The Baltimore industrial market is facing unique challenges following the tragic collapse of the Key Bridge last month which resulted in the deaths of six people and the indefinite closure of one of the East Coast’s busiest ports. Distribution hubs like the Tradepoint Atlantic industrial complex at the foot of what was the northeast span of the bridge are home to large 3PL tenants like Amazon and fall within CompStak’s Eastern Baltimore County submarket, previously one of Baltimore’s strongest industrial areas before the accident. Additionally, this is now the only shipping point outside the Key Bridge, meaning it can still accept new cargo. Per CompStak data, the average weighted average lease term (WALT) of leases within Tradepoint Atlantic outpaces that of the overall Baltimore market (118.5 months vs 60.7 months). Long-term Tradepoint Atlantic tenants such as Home Depot contributed to this longer average WALT as the brick-and-mortar retailer signed a 20-year NNN lease in September 2019, making it one of the lengthiest in place in the complex. In addition, Arnold Packaging signed a long-term lease of 15 years in 2021 through January 2037 in the complex. According to CompStak data, industrial starting rents in Baltimore overall averaged $13.70 per square foot in 2023, surpassing those in I-95 adjacent submarkets in Philadelphia-Central PA-DE-So. NJ and Washington D.C., which averaged $11.48 and $13.38, respectively.

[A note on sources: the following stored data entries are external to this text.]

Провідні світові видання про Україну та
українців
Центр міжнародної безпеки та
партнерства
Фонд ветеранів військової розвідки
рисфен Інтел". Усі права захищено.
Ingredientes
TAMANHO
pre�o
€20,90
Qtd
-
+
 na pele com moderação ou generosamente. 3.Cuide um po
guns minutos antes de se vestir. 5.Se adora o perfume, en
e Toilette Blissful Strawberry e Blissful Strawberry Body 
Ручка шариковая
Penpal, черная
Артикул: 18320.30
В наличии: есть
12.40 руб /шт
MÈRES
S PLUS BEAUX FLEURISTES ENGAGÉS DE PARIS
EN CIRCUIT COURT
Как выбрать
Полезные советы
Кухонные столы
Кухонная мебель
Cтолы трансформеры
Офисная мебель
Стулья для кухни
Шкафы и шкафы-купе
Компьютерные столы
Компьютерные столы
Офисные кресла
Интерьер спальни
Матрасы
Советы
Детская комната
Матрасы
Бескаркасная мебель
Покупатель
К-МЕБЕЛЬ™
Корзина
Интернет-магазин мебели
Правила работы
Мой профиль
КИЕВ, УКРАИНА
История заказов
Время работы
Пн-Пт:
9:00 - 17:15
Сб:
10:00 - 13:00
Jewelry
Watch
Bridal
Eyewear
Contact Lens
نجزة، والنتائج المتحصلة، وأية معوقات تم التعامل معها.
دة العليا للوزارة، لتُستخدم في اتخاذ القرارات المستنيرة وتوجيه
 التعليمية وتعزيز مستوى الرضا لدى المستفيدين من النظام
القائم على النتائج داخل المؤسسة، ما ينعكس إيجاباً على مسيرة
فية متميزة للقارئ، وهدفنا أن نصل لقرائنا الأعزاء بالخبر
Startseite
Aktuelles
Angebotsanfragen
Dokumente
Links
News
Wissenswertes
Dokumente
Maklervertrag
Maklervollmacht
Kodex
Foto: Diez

Gap Between Dallas-Fort Worth Industrial And Office Starting Rents Narrows With Ascent Of Industrial Sector

Office-to-industrial conversion in the Dallas-Fort Worth market is becoming easier and more attractive as the price difference between office and industrial properties shrinks as industrial rents rise and office rents decline or stagnate. The strategy appeals to both office players seeking solutions for outdated office space and industrial developers grappling with a scarcity of land for warehouse development. CompStak data also shows there is a narrowing delta between industrial and office starting rents. The difference between average gross industrial adjusted starting rents and those of gross office space built before 2010 closed from $17.41 per square foot in 2019 to $7.39 per square foot in 2023, according to CompStak data. This narrowing occurred amidst a weaker Dallas-Fort Worth office market in which the average adjusted starting rent for office space built before 2010 decreased by 1.3% from 2019 to 2023, while the average gross industrial adjusted starting rents tripled to $15.40 per square foot from 2019 to 2023, per CompStak data. Collective Health, however, signed a new 25,719-square-foot gross lease in October 2023 at a starting rent of $42 per square foot, nearly double the average that year.